* **Texte retenu**:
En rachetant Newen, la chaîne de Bouygues a semble-t-il bousculé l'ensemble de l'écosystème français dans les grandes largeurs.

En négociation depuis fin octobre, TF1 et FLCP, la holding de Newen, sont donc finalement tombés d’accord. Le groupe de télévision va prendre possession du producteur audiovisuel à hauteur de 70 %, le dernier « petit » tiers restant aux mains des actionnaires historiques, dont le management. Le prix de l’opération n’a pas été précisé mais l’objectif principal des deux acteurs est « de développer la production française à l’international et notamment auprès des grands diffuseurs européens ». Newen va, de fait, permettre à TF1 d’accélérer sa stratégie dans les contenus : le producteur propose déjà plus de 1 300 heures de programmes et les distribue dans plus de 80 pays. Avec des séries comme Versailles ou Braquo et des émissions comme Faites entrer l’accusé, Les Maternelles ou L’Effet papillon, la société de production a généré 200 millions d’euros de chiffre d’affaires en 2014. Ce rapprochement pourrait ainsi favoriser l’émergence d’un pôle français de production. Une perspective saluée par la ministre de la Culture qui s’est félicitée un peu vite de voir « émerger des champions français »… aux yeux des différents acteurs du marché.

 

 

Plus belle la vie sur TF1

Tout le monde n’a pas partagé l’engouement de Fleur Pellerin. Les salariés des filiales de Newen, présentée par son P-DG, Fabrice Larue, comme « le troisième producteur français de programmes de flux », ont eux-mêmes exprimé de « vives inquiétudes », notamment au vu des rapports qui les liaient au service public et autres chaînes du Paysage audiovisuel français (PAF).  Il faut dire que les producteurs de l’Union syndicale de la production audiovisuelle (USPA) ont annoncé dans la foulée qu’ils avaient décidé « à l’unanimité » d’exclure les diverses filiales du groupe : Capa Presse, 17 Juin Media et Néria Presse du groupement. Pour l’USPA, cette opération est en « totale contradiction avec (ses) valeurs » et en particulier « la loyauté envers ses partenaires », précisant qu’il était « nécessaire de tirer toutes les conséquences d’une telle opération et de renforcer les garanties accordées aux diffuseurs pour une exploitation paisible des œuvres et des marques qu’ils cofinancent tant qu’ils souhaitent en maintenir l’exploitation sur leurs antennes ». France Télévisions, qui finance ainsi depuis dix ans Plus belle la vie, est en effet un des premiers clients de Newen. Son rachat par son principal concurrent pose le problème de la sécurité de ses productions. Et ce d’autant plus que la régulation en place empêche le groupe public de codétenir les programmes qu’il commande. Des questions peuvent de fait se poser : la série phare de France 3 va-t-elle se retrouver sur TF1 ? La Une aura-t-elle vent de tous les projets de ses concurrents ?

* **Consigne**: Poursuivez le texte sur le rachat de Newen par TF1 à partir de sa dernière phrase.

Données conservées:
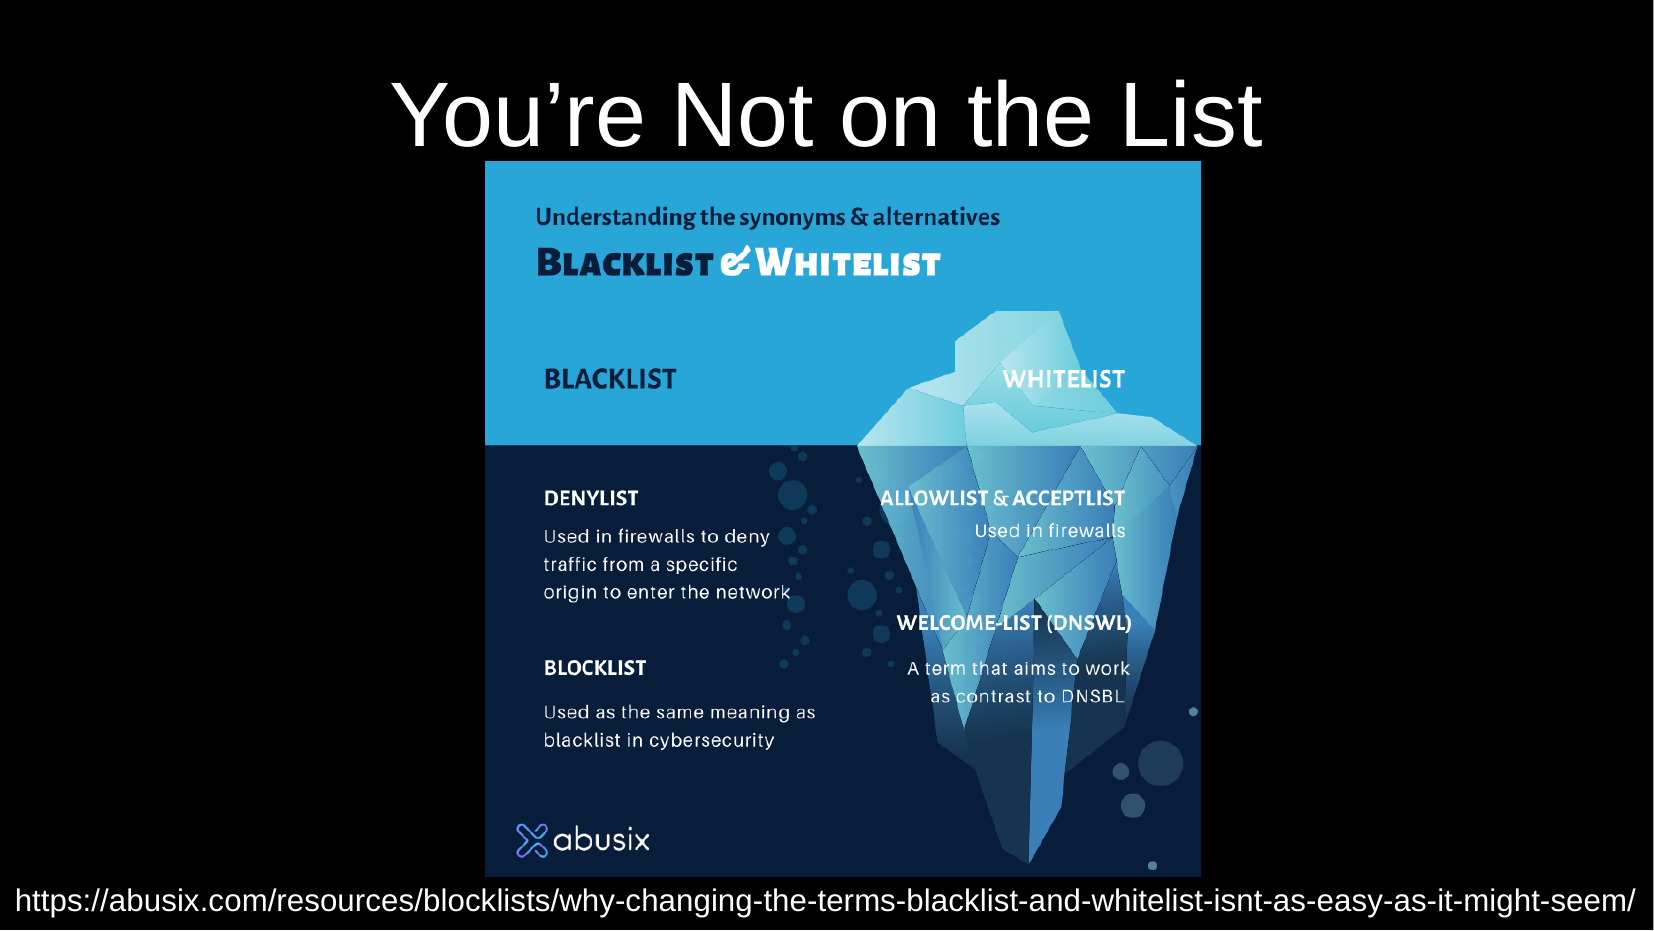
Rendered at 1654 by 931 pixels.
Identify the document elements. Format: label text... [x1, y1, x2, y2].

text_box https://abusix.com/resources/blocklists/why-changing-the-terms-blacklist-and-whitelist-isnt-as-easy-as-it-might-seem/ [0, 876, 1654, 931]
title You’re Not on the List [82, 37, 1571, 193]
picture [485, 161, 1201, 876]
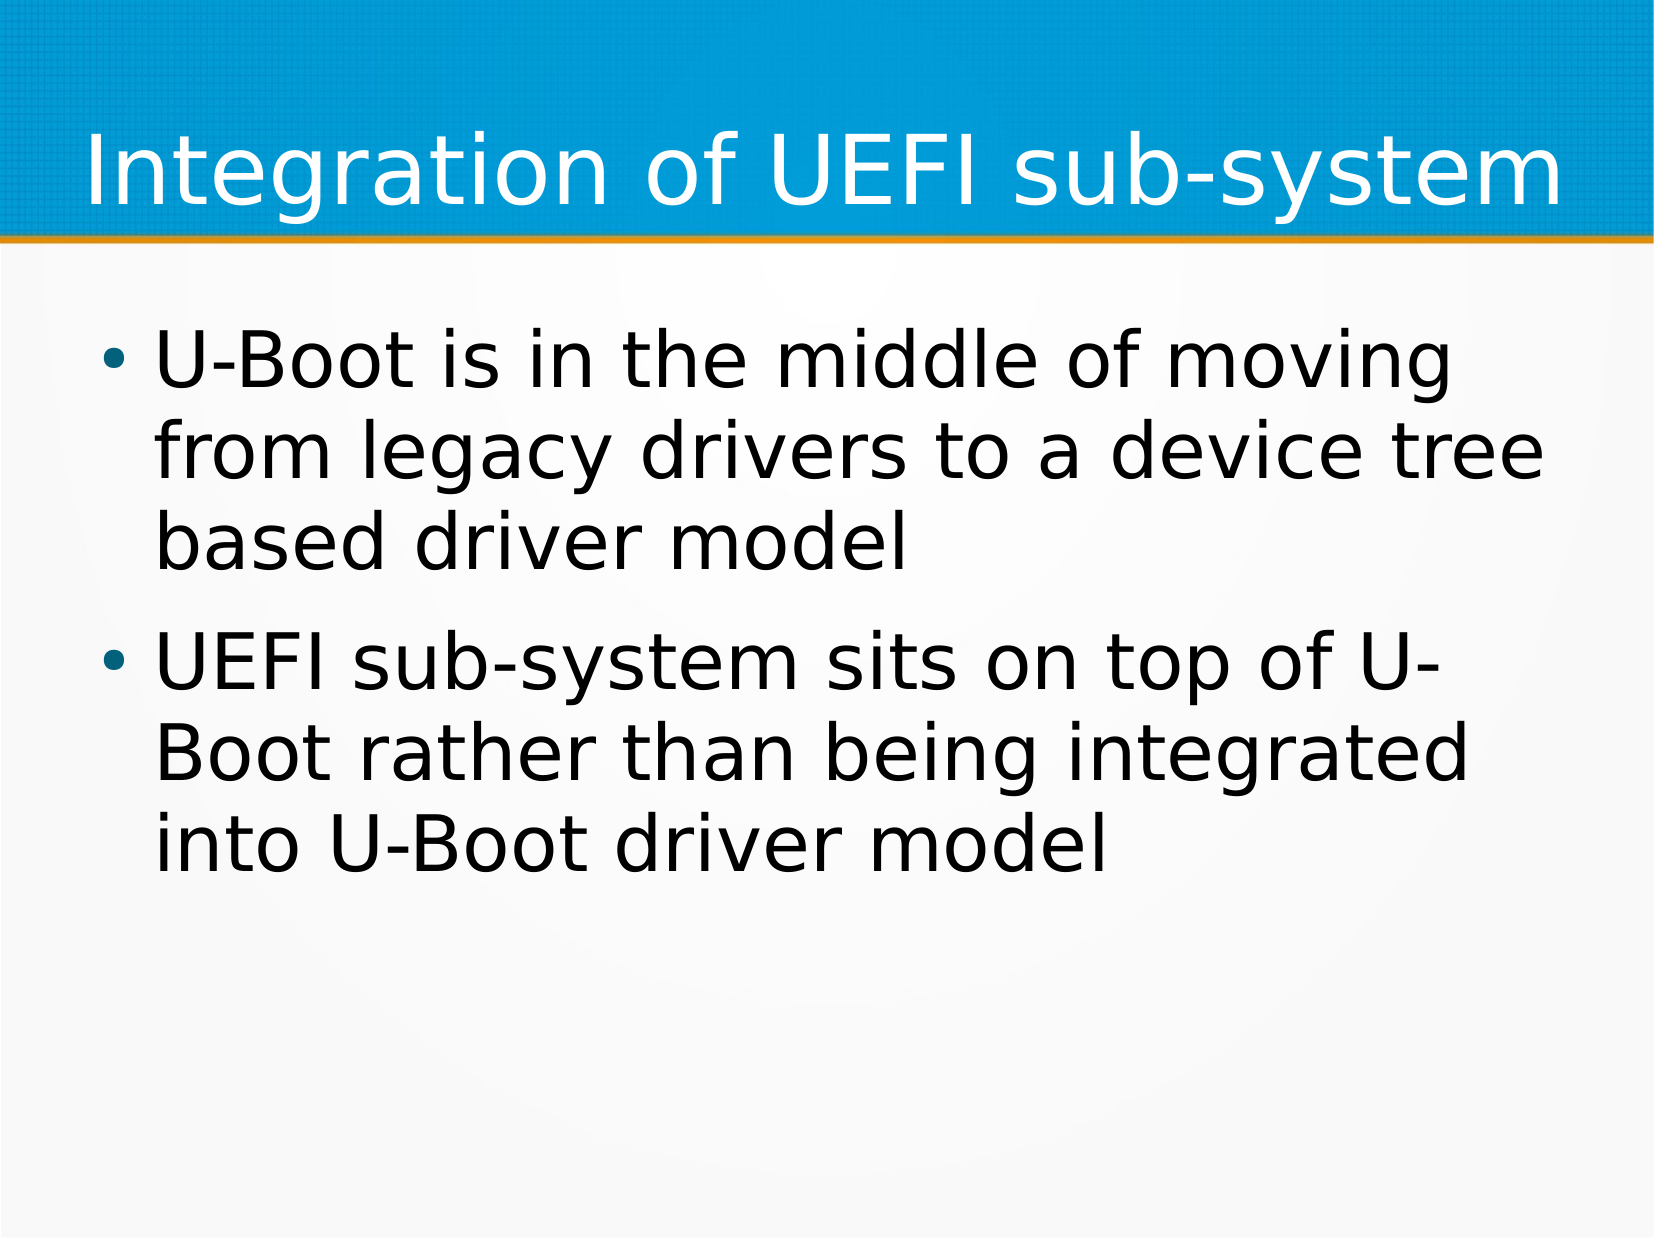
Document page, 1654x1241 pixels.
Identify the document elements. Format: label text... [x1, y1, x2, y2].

list U-Boot is in the middle of moving from legacy drivers to a device tree based driver model UEFI sub-system sits on top of U-Boot rather than being integrated into U-Boot driver model [82, 314, 1563, 1201]
picture [0, 233, 1654, 1241]
title Integration of UEFI sub-system [82, 19, 1571, 227]
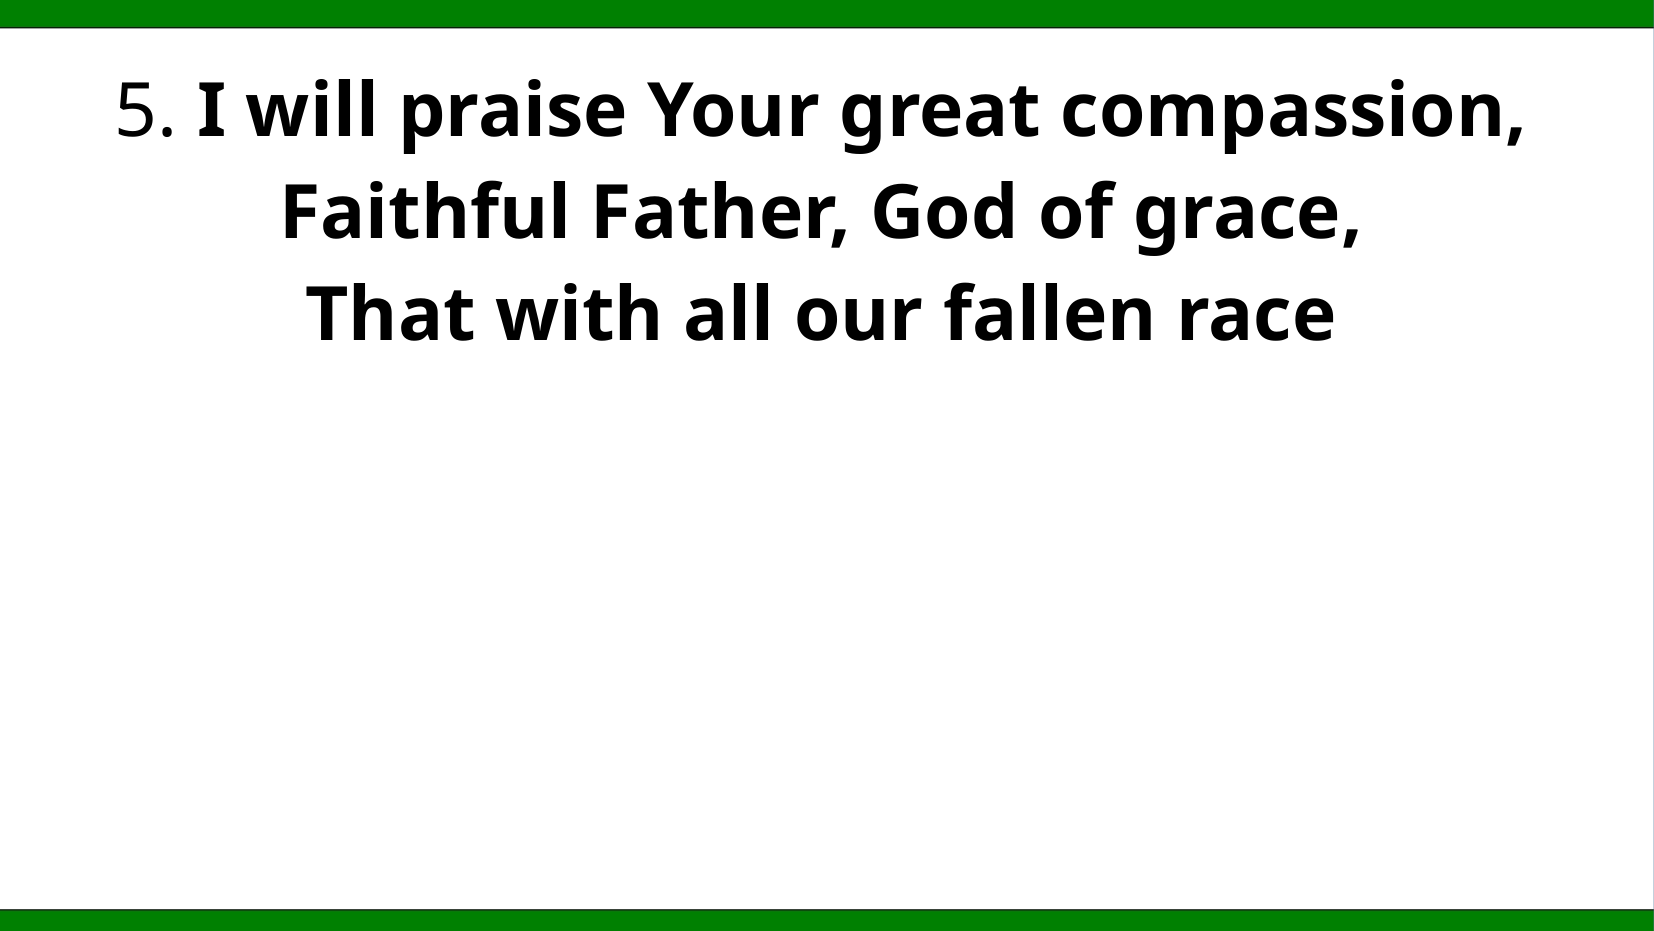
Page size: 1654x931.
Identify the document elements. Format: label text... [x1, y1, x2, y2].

text_box 5. I will praise Your great compassion, Faithful Father, God of grace, That with all our fallen race [94, 48, 1550, 371]
picture [0, 0, 1654, 931]
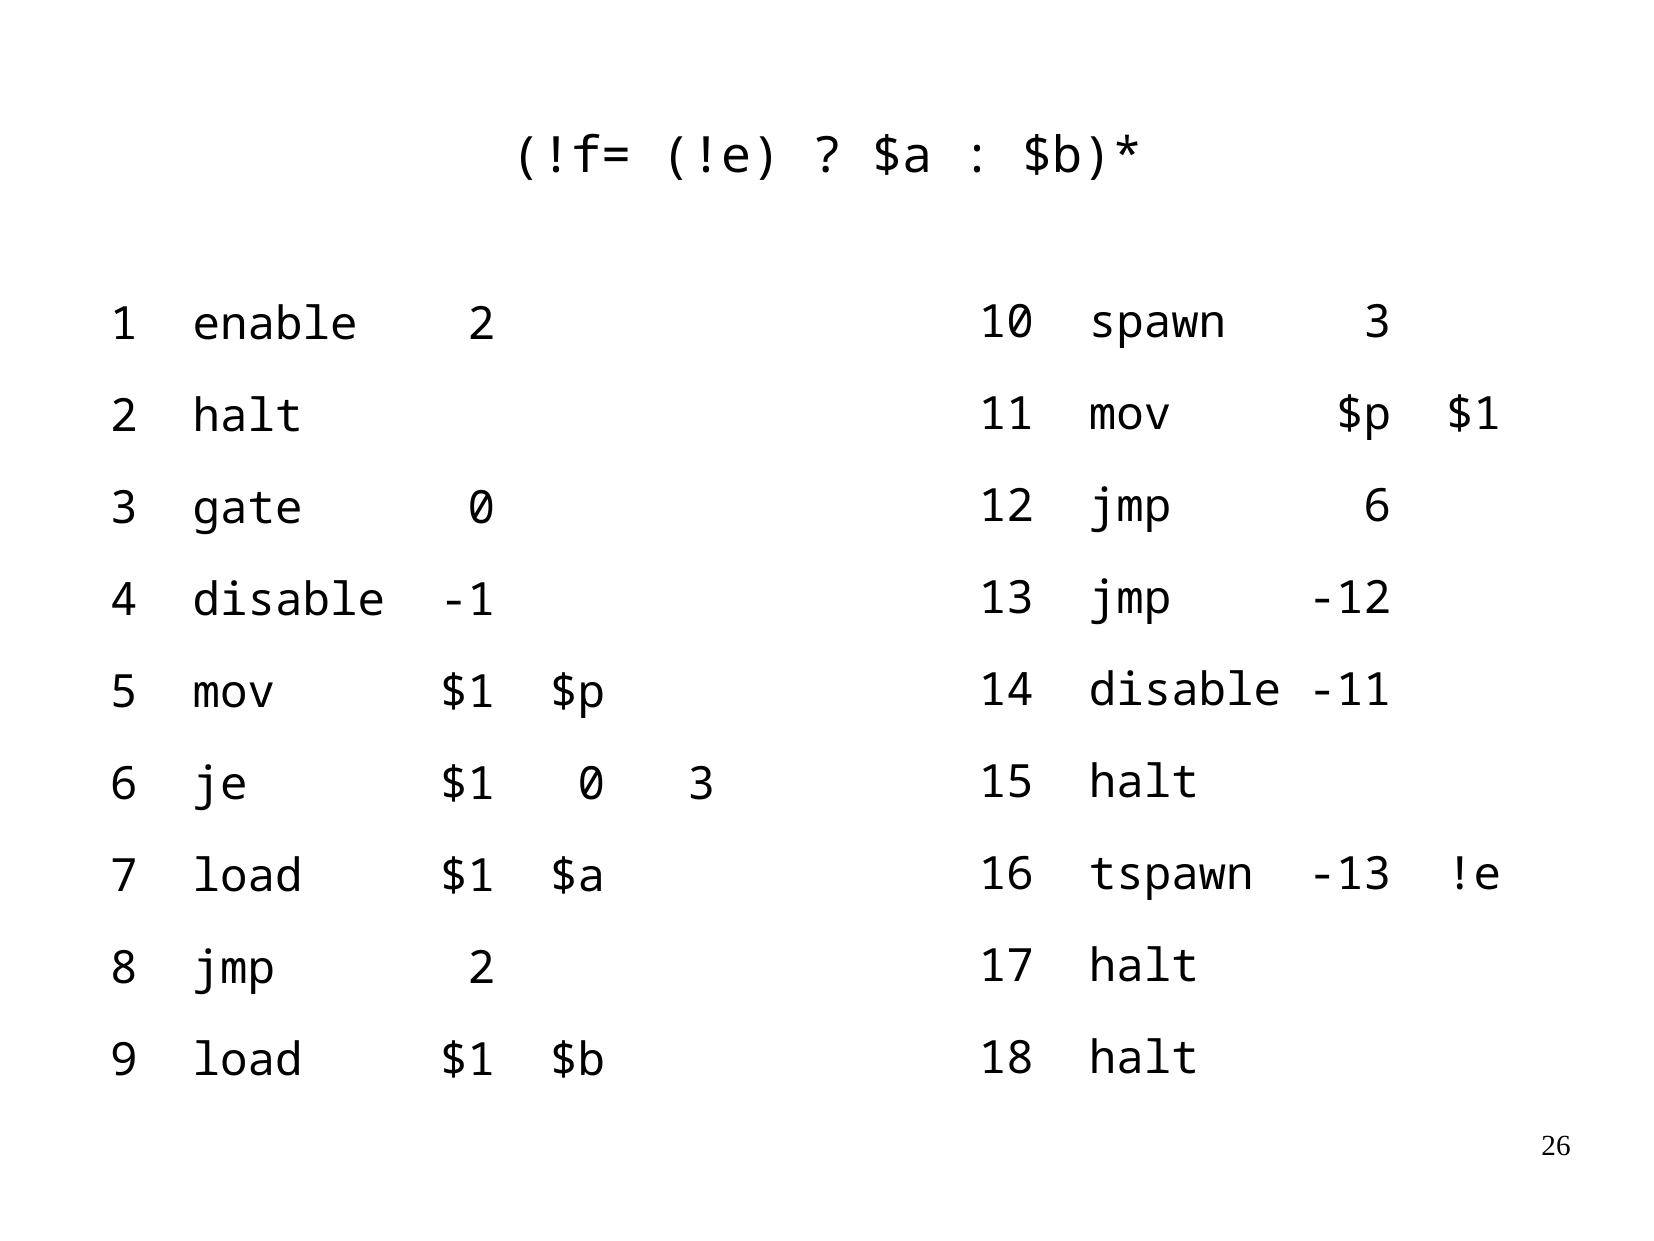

* **Réponse**:
 

PAF en ébullition

Delphine Ernotte-Cunci, la patronne de France Télévisions, les a en tout cas tous interrompus avec Newen dès l’annonce des négociations, s’interrogeant sur la protection des investissements publics. Et si la loi ne change pas, dans ce contexte de consolidation des médias et de la production, de dette peu chère avec des acteurs dispersés, le groupe public pourrait voir ses marges chuter plus encore.

Du côté du Conseil supérieur de l’audiovisuel (CSA), « on surveille l’écosystème, mais ici d’un point de vue extérieur ». Nathalie Sonnac, membre du collège, précise en effet que « l’opération se fait entre groupes privés, tout au plus peut-on espérer que ces opérateurs interagiront en bon équilibre ». Cela dit, le CSA a judicieusement publié un rapport détaillé sur les relations entre les chaînes historiques et les producteurs qui montre la montée en puissance de TF1 et l’importance des investissements de France Télévisions. Cette dernière a  investi quelque 402,2 millions d’euros, soit 48 % des investissements globaux des chaînes entre 2010 et 2013. TF1 suit, de loin, avec 188,8 millions d’euros mis sur la table. Mais le numéro un français de la télévision a augmenté sa base de producteurs de 31,9 % quand France Télévisions ne l’a fait que de 11,7 %.

Chez TF1, on calme le jeu : «?Conformément à sa stratégie, (…) le groupe TF1 se positionne dans les activités de contenus. Cette opération vise à développer une nouvelle activité, indépendante des chaînes du groupe. »?La suite et ses rebondissements aux prochains épisodes : TF1-Newen peuvent-ils en effet risquer de perdre leurs principaux clients ? France TV de ne pas être propriétaire des programmes qu’elle finance ? Est-ce l’occasion pour Vivendi/Canal+ de sauter le pas en coupant les ponts avec un producteur extérieur ? Le gouvernement restera-t-il les bras croisés ? Il est tout de même question du service public et de la naissance d’un éventuel Netflix français…

 

S.S.S. et Q .L.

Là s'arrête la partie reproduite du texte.